**Extrait de page**
....................
Axée sur les transferts et les fonds de développement local, l’étude fait ainsi ressortir, à travers des données documentées, l’impérieuse nécessité d’une réorientation de la clé de répartition desdits fonds, en vue d’améliorer les conditions de vie des ayants droits, particulièrement des populations directement impactées. Sur ce plan, il a beaucoup été question pour les experts de conseiller le gouvernement à s’inspirer de ce qui se fait de mieux en Afrique et dans le monde. Cheikh Tidiane Touré de montrer que dans certains pays à structure fiscale décentralisée tels que le Pérou, l’Indonésie, ou les Philippines, le pourcentage rétrocédé au niveau local peut être très important (près de 50% ou plus).

Au Sénégal, les montants restent encore assez dérisoires dans certains cas pour avoir une quelconque influence sur le développement des collectivités bénéficiaires. Encore que, selon certaines sources, rien n’est encore entré dans les caisses des entités décentralisées. Malgré les directives fermes du chef de l’Etat. D’après les statistiques du ministère en charge des mines, il s’agit de 38 202 732 152 FCFA au titre des redevances et des droits fixes, engrangé par l’Etat durant la période 2010-2015. La part de cette enveloppe dédiée aux collectivités locales est estimée à 20%, soit 7.640.546.430 FCFA.

Le rapport indique en outre que, de 2010 à 2015, les principales régions contributrices au FACL sont Kédougou (84,16%), Thiès (13,22%) et Dakar (1,87%). Les principales entreprises qui alimentent cette redevance interviennent dans le secteur de l’or, des phosphates, du calcaire et dans l’exploitation des sables lourds minéralisés (Zircon et Ilménite). Pour 2016, le consultant a noté une nette évolution par rapport aux entrées financières. Ainsi, renseigne le document, le cumul des recettes encaissées au titre de la redevance et des droits fixes s’établit, en effet à 16.311.254.181 FCFA. ‘’Sur cette base, on peut déduire que le montant destiné au FPACL s’évalue à 3.262.250.836 FCFA pour la même année. Cela signifie que de 2010 à 2016, le montant cumulé à verser au FPACL s’élève à dix milliards neuf cent deux millions sept-cent quatre-vingt-dix-sept mille deux cent soixante-six francs’’, lit-on dans le document.

Par ailleurs, le rédacteur du rapport est revenu sur les décrets 2009-1334 et 2015-1879 qui régissent la répartition du FPACL. Ces décrets prévoient 20% des redevances minières et des droits fixes pour les collectivités locales. Cette manne est répartie comme suit : 60% pour la dotation d’appui à l’équipement et 40% pour la péréquation affectée au FECL (Fonds d’équipement des collectivités locales). 80% des fonds de dotation seront affectés aux autres collectivités de la région contre 20% aux collectivités abritant les opérations. Même chose pour les 40% affectées au FECL. Suprême injustice si l’on en croit nombre des participants qui trouvent que dans bien des cas, les collectivités abritant les opérations sont lésées. A ce niveau, les réactions sont mitigées.
....................
**Matériel**

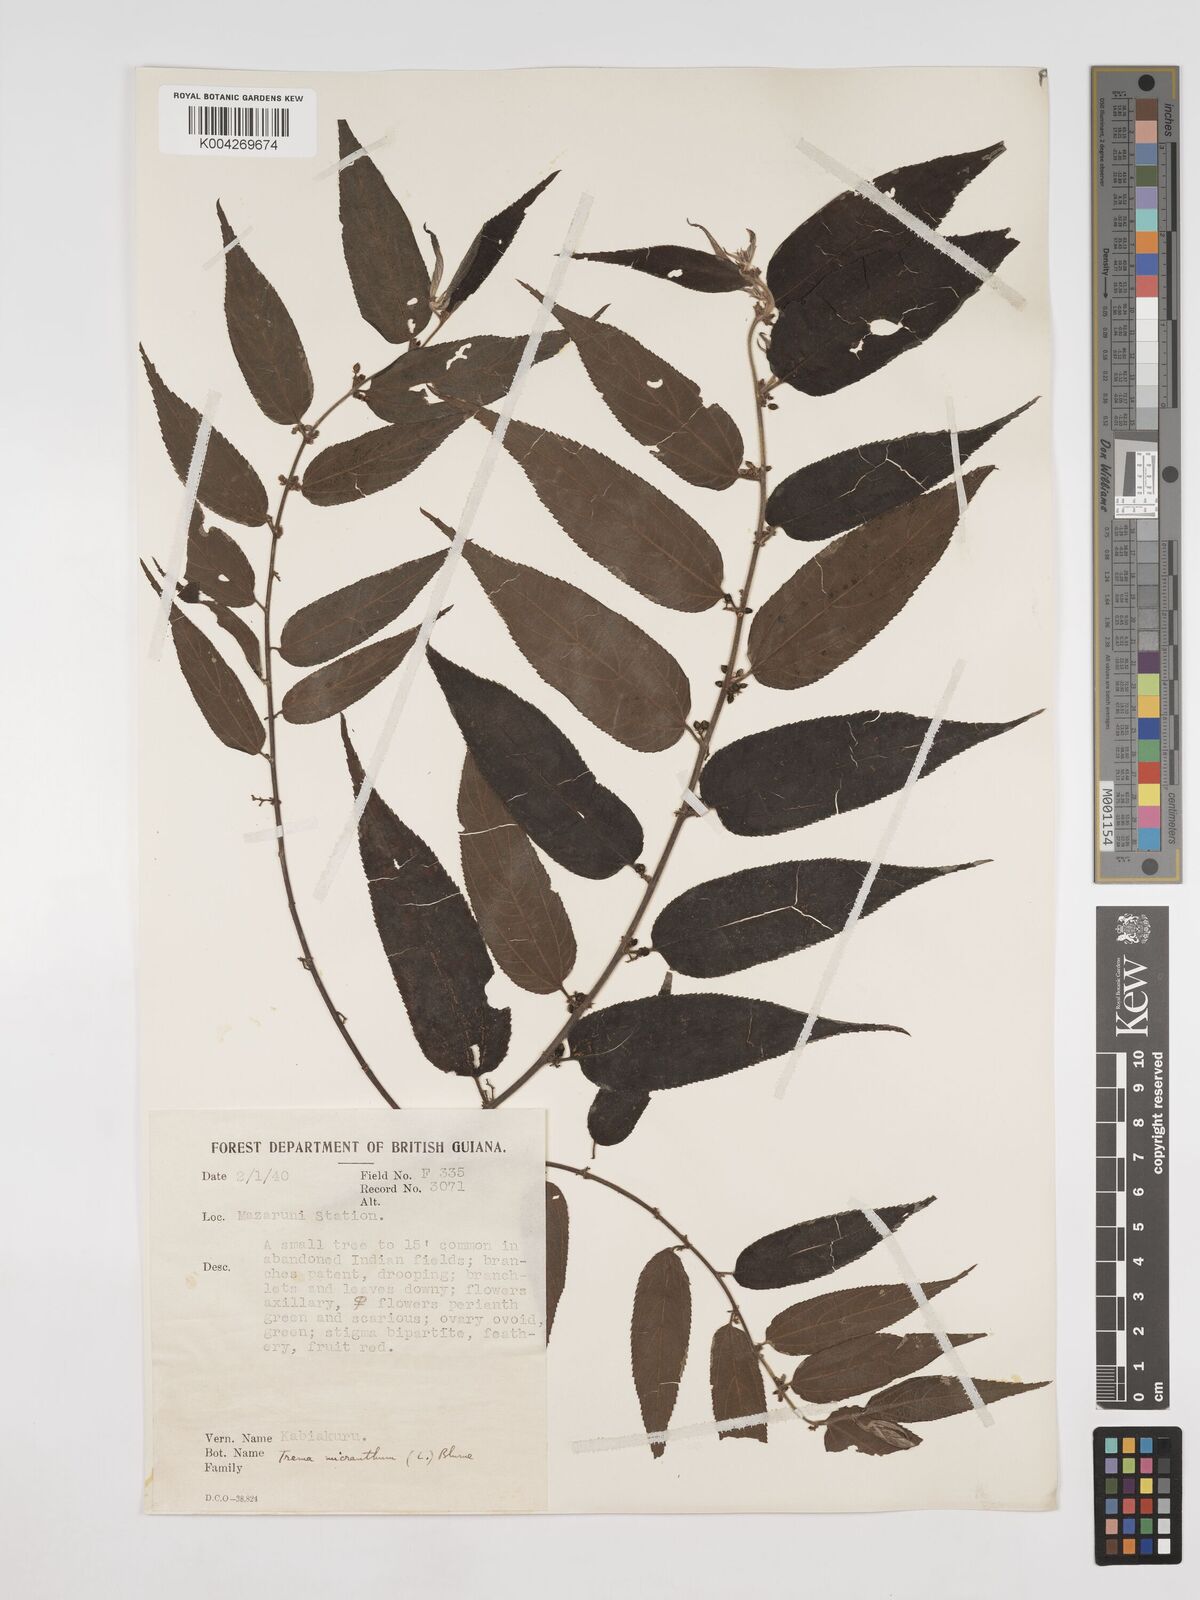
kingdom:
....................
**Liste des tâches**
1. Recopiez le passage de l'extrait de page compris entre « Axée sur les » et « 50% ou plus). », bornes incluses.
2. Répondez aux questions suivantes à partir de l'extrait de page.
(a) Quelles sont les principales régions contributrices au FACL de 2010 à 2015 ?
(b) Quel pourcentage des redevances minières et des droits fixes les décrets 2009-1334 et 2015-1879 prévoient-ils pour les collectivités locales ?
(c) Quels pays sont cités comme exemples de pays à structure fiscale décentralisée ?
Le matériel est indépendant de l'extrait de page.

**Réponses**
1.
Axée sur les transferts et les fonds de développement local, l’étude fait ainsi ressortir, à travers des données documentées, l’impérieuse nécessité d’une réorientation de la clé de répartition desdits fonds, en vue d’améliorer les conditions de vie des ayants droits, particulièrement des populations directement impactées. Sur ce plan, il a beaucoup été question pour les experts de conseiller le gouvernement à s’inspirer de ce qui se fait de mieux en Afrique et dans le monde. Cheikh Tidiane Touré de montrer que dans certains pays à structure fiscale décentralisée tels que le Pérou, l’Indonésie, ou les Philippines, le pourcentage rétrocédé au niveau local peut être très important (près de 50% ou plus).

2.
(a) Kédougou (84,16 %), Thiès (13,22 %) et Dakar (1,87 %).
(b) 20 %.
(c) Le Pérou, l'Indonésie et les Philippines.